>>>>

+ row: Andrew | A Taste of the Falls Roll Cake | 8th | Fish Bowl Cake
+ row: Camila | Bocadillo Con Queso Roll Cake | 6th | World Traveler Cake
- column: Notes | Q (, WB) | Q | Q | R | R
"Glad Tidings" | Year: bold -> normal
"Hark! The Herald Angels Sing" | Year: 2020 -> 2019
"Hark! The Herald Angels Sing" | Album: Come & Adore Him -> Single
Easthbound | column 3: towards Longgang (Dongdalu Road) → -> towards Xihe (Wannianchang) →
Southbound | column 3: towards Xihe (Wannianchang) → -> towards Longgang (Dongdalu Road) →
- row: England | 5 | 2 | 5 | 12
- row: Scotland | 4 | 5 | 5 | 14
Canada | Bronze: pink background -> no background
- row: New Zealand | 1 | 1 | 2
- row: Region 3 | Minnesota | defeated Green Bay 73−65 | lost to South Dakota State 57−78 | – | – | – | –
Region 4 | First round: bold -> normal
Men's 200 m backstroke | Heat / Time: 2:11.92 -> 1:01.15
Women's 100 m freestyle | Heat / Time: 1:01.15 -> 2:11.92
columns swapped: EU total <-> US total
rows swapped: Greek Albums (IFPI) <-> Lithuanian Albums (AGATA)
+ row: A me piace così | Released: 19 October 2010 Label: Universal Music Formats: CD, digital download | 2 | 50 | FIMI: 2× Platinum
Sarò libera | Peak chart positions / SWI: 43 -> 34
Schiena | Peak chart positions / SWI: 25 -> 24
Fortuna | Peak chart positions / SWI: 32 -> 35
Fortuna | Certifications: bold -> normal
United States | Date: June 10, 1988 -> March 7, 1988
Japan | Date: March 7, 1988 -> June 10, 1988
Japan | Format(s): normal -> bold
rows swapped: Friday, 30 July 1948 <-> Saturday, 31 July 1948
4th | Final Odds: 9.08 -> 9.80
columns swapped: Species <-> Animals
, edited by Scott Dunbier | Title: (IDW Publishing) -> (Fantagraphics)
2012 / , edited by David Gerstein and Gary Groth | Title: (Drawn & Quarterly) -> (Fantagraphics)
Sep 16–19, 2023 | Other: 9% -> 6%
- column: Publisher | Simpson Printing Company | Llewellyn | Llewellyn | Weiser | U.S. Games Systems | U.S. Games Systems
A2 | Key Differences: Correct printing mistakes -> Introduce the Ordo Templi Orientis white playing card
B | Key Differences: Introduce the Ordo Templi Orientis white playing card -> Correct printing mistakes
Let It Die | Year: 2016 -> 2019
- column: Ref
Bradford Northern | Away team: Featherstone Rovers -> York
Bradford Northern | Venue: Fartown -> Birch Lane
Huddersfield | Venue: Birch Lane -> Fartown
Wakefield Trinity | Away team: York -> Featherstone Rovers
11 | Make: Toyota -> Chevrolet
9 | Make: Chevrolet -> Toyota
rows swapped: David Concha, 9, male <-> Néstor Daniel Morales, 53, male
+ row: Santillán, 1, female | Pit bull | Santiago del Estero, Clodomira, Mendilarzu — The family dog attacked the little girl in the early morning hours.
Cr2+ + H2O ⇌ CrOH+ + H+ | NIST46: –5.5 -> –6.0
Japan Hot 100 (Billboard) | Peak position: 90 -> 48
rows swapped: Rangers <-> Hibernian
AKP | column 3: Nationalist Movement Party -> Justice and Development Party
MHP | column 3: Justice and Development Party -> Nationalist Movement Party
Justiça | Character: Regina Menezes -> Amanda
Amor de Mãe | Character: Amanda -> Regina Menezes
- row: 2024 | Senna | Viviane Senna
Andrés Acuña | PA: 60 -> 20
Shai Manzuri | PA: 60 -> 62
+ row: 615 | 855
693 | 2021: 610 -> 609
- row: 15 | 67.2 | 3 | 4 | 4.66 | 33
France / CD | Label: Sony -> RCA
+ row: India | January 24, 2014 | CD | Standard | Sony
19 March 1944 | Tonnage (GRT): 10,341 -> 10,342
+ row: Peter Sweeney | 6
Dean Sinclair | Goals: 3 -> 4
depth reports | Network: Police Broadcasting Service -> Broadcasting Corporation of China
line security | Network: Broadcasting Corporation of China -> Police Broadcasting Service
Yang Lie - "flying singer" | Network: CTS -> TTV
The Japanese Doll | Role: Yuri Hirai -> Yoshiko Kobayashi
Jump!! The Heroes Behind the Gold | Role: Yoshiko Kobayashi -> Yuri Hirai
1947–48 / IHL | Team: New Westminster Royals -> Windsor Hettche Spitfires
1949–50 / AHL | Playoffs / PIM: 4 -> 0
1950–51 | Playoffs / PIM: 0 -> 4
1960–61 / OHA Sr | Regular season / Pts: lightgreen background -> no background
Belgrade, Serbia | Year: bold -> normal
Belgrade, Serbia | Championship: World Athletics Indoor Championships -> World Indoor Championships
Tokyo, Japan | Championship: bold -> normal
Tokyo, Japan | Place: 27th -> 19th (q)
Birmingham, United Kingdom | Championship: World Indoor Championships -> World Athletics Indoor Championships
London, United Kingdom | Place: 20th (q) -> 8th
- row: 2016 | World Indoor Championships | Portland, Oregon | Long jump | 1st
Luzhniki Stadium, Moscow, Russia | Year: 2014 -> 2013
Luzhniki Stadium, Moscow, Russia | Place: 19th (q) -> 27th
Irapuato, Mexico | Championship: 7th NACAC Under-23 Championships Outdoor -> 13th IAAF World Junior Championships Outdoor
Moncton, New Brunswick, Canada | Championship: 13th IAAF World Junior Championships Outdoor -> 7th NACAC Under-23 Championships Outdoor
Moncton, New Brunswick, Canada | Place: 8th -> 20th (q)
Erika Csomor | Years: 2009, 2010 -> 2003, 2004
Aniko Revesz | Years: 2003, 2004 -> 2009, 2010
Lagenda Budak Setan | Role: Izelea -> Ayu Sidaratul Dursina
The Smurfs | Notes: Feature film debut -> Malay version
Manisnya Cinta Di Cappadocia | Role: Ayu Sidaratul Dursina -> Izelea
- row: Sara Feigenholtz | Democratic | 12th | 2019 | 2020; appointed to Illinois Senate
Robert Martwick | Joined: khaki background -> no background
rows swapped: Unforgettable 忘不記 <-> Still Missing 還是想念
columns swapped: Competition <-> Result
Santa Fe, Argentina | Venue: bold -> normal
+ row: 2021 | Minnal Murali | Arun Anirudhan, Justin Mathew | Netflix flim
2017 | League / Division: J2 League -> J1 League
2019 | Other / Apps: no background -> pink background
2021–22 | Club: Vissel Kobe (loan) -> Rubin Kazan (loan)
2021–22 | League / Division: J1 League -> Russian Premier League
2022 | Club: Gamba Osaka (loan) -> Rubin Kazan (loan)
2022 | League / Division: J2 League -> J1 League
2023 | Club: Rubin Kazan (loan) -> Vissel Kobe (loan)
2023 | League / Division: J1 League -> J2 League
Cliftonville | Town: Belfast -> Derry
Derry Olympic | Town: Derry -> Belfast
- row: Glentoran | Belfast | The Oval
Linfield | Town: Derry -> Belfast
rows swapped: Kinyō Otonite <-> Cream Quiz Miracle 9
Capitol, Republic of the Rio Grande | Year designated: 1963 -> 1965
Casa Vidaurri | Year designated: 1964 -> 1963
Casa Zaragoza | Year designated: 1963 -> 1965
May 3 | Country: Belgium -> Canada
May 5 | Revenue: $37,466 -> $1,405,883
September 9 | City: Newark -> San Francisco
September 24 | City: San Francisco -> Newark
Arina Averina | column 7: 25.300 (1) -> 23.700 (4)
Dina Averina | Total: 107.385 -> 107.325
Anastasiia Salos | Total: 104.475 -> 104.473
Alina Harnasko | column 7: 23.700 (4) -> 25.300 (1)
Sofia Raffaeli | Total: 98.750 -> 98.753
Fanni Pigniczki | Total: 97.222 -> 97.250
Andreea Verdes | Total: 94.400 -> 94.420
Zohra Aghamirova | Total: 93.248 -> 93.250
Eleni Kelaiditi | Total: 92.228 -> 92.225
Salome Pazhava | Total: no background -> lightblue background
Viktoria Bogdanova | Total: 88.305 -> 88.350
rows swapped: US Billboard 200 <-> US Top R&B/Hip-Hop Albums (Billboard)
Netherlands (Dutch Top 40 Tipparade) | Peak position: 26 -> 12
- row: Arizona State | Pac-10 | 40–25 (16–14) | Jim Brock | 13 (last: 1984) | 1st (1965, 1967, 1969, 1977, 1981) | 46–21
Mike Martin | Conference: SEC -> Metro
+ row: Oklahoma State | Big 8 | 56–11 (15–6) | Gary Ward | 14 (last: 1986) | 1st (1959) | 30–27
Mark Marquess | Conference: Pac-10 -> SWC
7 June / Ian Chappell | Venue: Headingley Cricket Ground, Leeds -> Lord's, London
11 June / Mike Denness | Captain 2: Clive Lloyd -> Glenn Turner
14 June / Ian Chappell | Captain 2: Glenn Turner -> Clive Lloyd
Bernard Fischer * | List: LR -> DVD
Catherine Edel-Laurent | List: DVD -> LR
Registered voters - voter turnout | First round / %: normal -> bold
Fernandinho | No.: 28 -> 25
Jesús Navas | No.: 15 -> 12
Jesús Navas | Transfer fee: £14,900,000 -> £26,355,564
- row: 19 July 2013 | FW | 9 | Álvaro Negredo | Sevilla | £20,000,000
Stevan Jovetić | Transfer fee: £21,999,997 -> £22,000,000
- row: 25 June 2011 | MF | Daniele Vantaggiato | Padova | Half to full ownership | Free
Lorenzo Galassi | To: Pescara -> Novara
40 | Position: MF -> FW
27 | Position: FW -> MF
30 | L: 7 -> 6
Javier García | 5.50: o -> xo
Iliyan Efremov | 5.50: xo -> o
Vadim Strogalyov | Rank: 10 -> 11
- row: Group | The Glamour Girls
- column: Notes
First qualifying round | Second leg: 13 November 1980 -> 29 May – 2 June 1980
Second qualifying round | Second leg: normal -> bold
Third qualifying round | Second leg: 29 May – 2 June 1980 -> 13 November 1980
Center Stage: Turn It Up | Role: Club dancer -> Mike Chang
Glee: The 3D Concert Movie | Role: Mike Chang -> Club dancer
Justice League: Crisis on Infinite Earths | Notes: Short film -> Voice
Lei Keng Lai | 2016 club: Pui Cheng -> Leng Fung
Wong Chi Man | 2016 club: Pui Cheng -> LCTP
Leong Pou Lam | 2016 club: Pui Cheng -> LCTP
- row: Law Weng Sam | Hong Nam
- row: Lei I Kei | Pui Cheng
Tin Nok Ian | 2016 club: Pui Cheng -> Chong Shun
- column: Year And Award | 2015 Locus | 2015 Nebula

<<<<

Starting at the top of the data and ending with the line that contains "Women's 100 m", turn those lines into a numbered list, leaving out any blank lines.

Task response:
1. + row: Andrew | A Taste of the Falls Roll Cake | 8th | Fish Bowl Cake
2. + row: Camila | Bocadillo Con Queso Roll Cake | 6th | World Traveler Cake
3. - column: Notes | Q (, WB) | Q | Q | R | R
4. "Glad Tidings" | Year: bold -> normal
5. "Hark! The Herald Angels Sing" | Year: 2020 -> 2019
6. "Hark! The Herald Angels Sing" | Album: Come & Adore Him -> Single
7. Easthbound | column 3: towards Longgang (Dongdalu Road) → -> towards Xihe (Wannianchang) →
8. Southbound | column 3: towards Xihe (Wannianchang) → -> towards Longgang (Dongdalu Road) →
9. - row: England | 5 | 2 | 5 | 12
10. - row: Scotland | 4 | 5 | 5 | 14
11. Canada | Bronze: pink background -> no background
12. - row: New Zealand | 1 | 1 | 2
13. - row: Region 3 | Minnesota | defeated Green Bay 73−65 | lost to South Dakota State 57−78 | – | – | – | –
14. Region 4 | First round: bold -> normal
15. Men's 200 m backstroke | Heat / Time: 2:11.92 -> 1:01.15
16. Women's 100 m freestyle | Heat / Time: 1:01.15 -> 2:11.92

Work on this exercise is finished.